Like Big Eyed Fish, this month's other new Washington Avenue opening feels like a work in progress. A downstairs market offers a mix of carefully sourced local goods from purveyors like Houston Dairy Maids and Kraftsmen Baking and to-go items like sandwiches. Upstairs, diners will find a full-service bar and restaurant that serves shareable appetizers, salads, French fries with various toppings and sliders. While I didn't encounter any of the problems with dishes being unavailable that restaurateur Shepard Ross noted on Facebook, my friend and I found limited appeal in paying $13 for two small sandwiches or almost $10 for brisket-topped fries.
On the plus side, everything was cooked properly, including juicy roast pork and a pink in the middle beef patty on the Cowboy slider. Also, the space was full on a Tuesday night. With some slight tweaks, it could be a compelling restaurant.
Montrose restaurant Canopy has jumped on the recent trend of giving its bar a separate name and identity that it's calling Woodbar. Open daily from 6:30 a.m. to midnight, Woodbar, located just next door to Canopy, allows the restaurant to expand on its morning coffee and pastry options, adds seating in the Canopy dining room where the bar used to be and provides a forum for talented bartender Deidre Goodhue, formerly of The Pass & Provisions and Valentino, to showcase her talents. From 11 a.m. on, Woodbar serves a variety of small plates, including deviled eggs and mini lobster rolls, that make for either a light meal or a pre-dinner snack. Taken together, the changes bring some new energy to the venerable Montrose restaurant.
The Fish Midtown
After 12 years, the popular Midtown sushi restaurant has a new look and a new menu. Chef Harold Wong, whose resume includes stints at Azuma downtown and Uchi, has remade the menu around shareable plates. While some old favorites like the Millenium roll remain, even favorite starters like gyoza have been tweaked (in this case, with a little heat from kimchi). Can't miss new dishes include yellowtail crudo with tomato and cilantro and the candy crush bacon of pork belly with a whimsical Pop Rocks gelee. The redesign is more of a mixed bag; I heard one nearby diner compare it to an airport lounge, but that sort of quibbling matters less when the food is this creative.
Tea Bar Organics Fusion
As a fan of restaurants with a little swagger, Facebook posts about serving ramen that's better than Tiger Den or Soma will get my attention. If the bowl of noodles at this new restaurant west of the Galleria doesn't quite live up to that standard, it was a satisfying lunch option on a cold day. A Half and Half roll of fried shrimp and soft shell crab was a little strange with a cooked salmon topping (I was expecting raw), but the mishmash flavors and spicy, Thai-style sauce came together.
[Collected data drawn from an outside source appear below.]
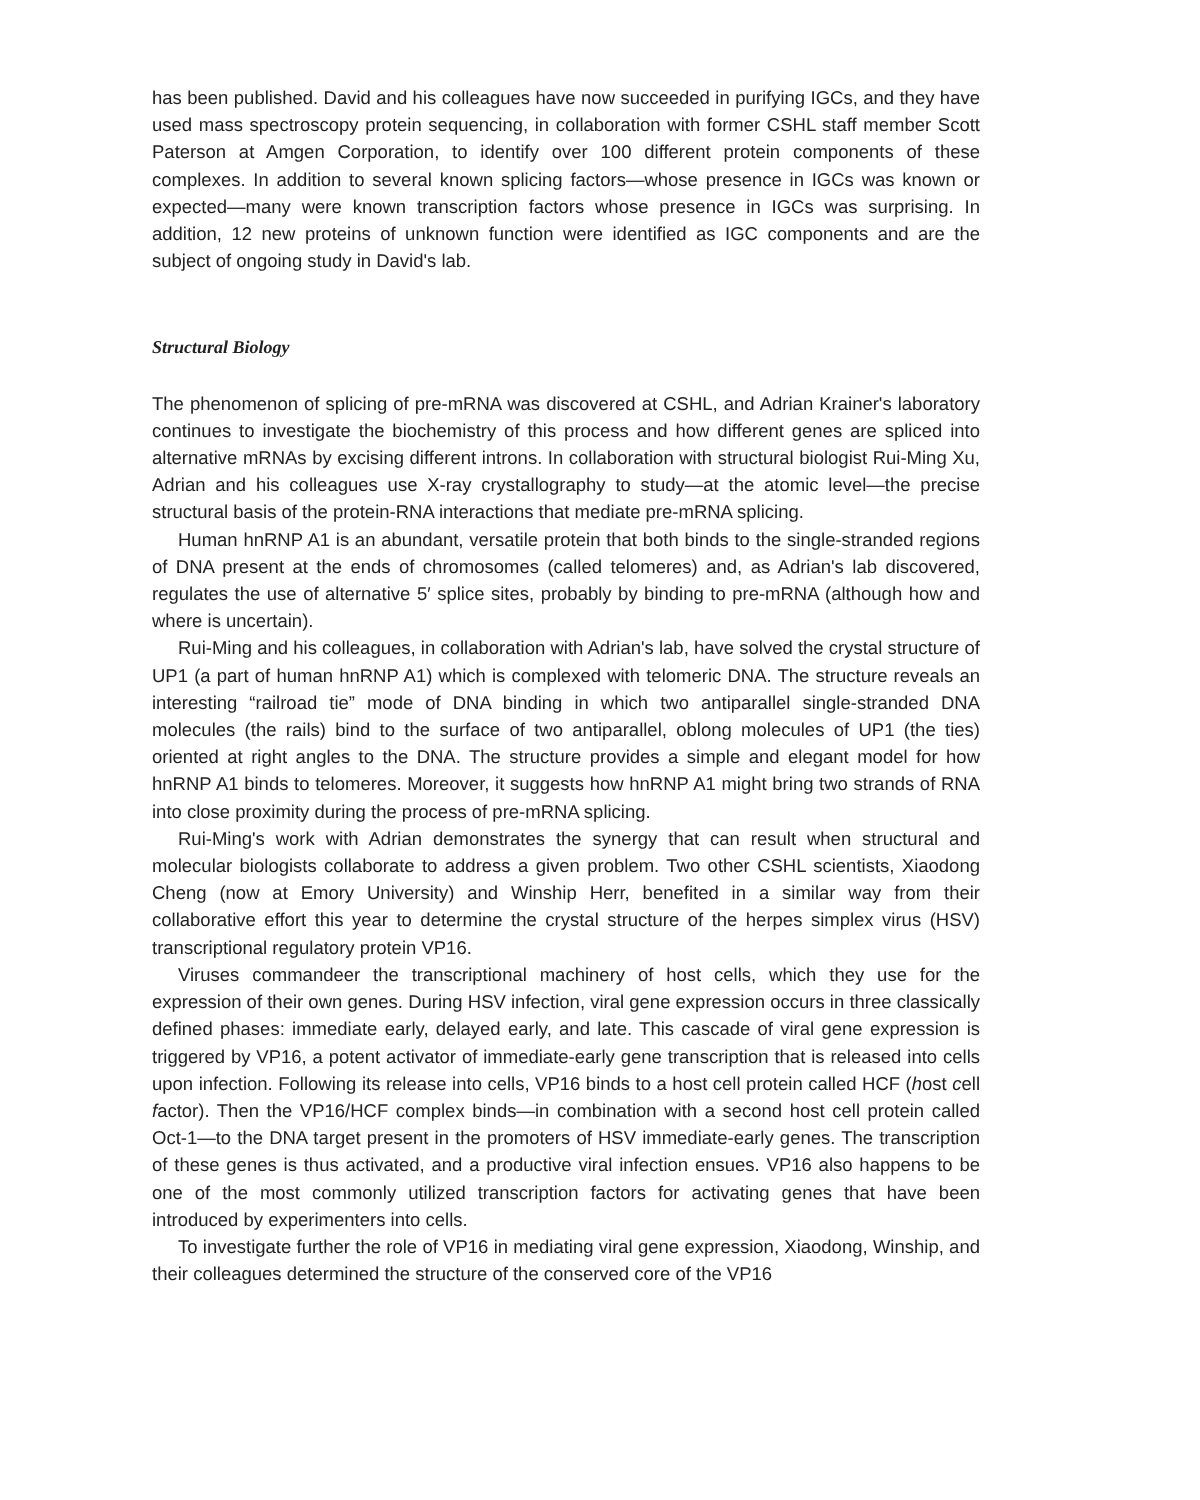has been published. David and his colleagues have now succeeded in purifying IGCs, and they have used mass spectroscopy protein sequencing, in collaboration with former CSHL staff member Scott Paterson at Amgen Corporation, to identify over 100 different protein components of these complexes. In addition to several known splicing factors—whose presence in IGCs was known or expected—many were known transcription factors whose presence in IGCs was surprising. In addition, 12 new proteins of unknown function were identified as IGC components and are the subject of ongoing study in David's lab.
Structural Biology
The phenomenon of splicing of pre-mRNA was discovered at CSHL, and Adrian Krainer's laboratory continues to investigate the biochemistry of this process and how different genes are spliced into alternative mRNAs by excising different introns. In collaboration with structural biologist Rui-Ming Xu, Adrian and his colleagues use X-ray crystallography to study—at the atomic level—the precise structural basis of the protein-RNA interactions that mediate pre-mRNA splicing.
Human hnRNP A1 is an abundant, versatile protein that both binds to the single-stranded regions of DNA present at the ends of chromosomes (called telomeres) and, as Adrian's lab discovered, regulates the use of alternative 5′ splice sites, probably by binding to pre-mRNA (although how and where is uncertain).
Rui-Ming and his colleagues, in collaboration with Adrian's lab, have solved the crystal structure of UP1 (a part of human hnRNP A1) which is complexed with telomeric DNA. The structure reveals an interesting “railroad tie” mode of DNA binding in which two antiparallel single-stranded DNA molecules (the rails) bind to the surface of two antiparallel, oblong molecules of UP1 (the ties) oriented at right angles to the DNA. The structure provides a simple and elegant model for how hnRNP A1 binds to telomeres. Moreover, it suggests how hnRNP A1 might bring two strands of RNA into close proximity during the process of pre-mRNA splicing.
Rui-Ming's work with Adrian demonstrates the synergy that can result when structural and molecular biologists collaborate to address a given problem. Two other CSHL scientists, Xiaodong Cheng (now at Emory University) and Winship Herr, benefited in a similar way from their collaborative effort this year to determine the crystal structure of the herpes simplex virus (HSV) transcriptional regulatory protein VP16.
Viruses commandeer the transcriptional machinery of host cells, which they use for the expression of their own genes. During HSV infection, viral gene expression occurs in three classically defined phases: immediate early, delayed early, and late. This cascade of viral gene expression is triggered by VP16, a potent activator of immediate-early gene transcription that is released into cells upon infection. Following its release into cells, VP16 binds to a host cell protein called HCF (host cell factor). Then the VP16/HCF complex binds—in combination with a second host cell protein called Oct-1—to the DNA target present in the promoters of HSV immediate-early genes. The transcription of these genes is thus activated, and a productive viral infection ensues. VP16 also happens to be one of the most commonly utilized transcription factors for activating genes that have been introduced by experimenters into cells.
To investigate further the role of VP16 in mediating viral gene expression, Xiaodong, Winship, and their colleagues determined the structure of the conserved core of the VP16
I passed on some of the wilder nigiri options and the Kata-style uni carbonara for another visit, but, with late night hours (12 a.m. during the week and 2 a.m. on weekends), I have lots of time for another visit.
Admittedly, this 20-year-old, west side staple isn't new, but January does bring a new offering that's appropriately must-try. Uber-talented sushi chef Chris Kinjo, formerly of MF Sushi, will be serving his signature omakase tasting menu Tuesday through Saturday beginning Jan. 13. The move gives Kinjo's fans an opportunity to enjoy his cuisine while he makes progress on opening a new restaurant in the Museum District. At $100, the meal isn't for everyone, but sitting at a sushi counter while Kinjo prepares a meal has to count as one of the very best dining experiences in Houston. Go splurge.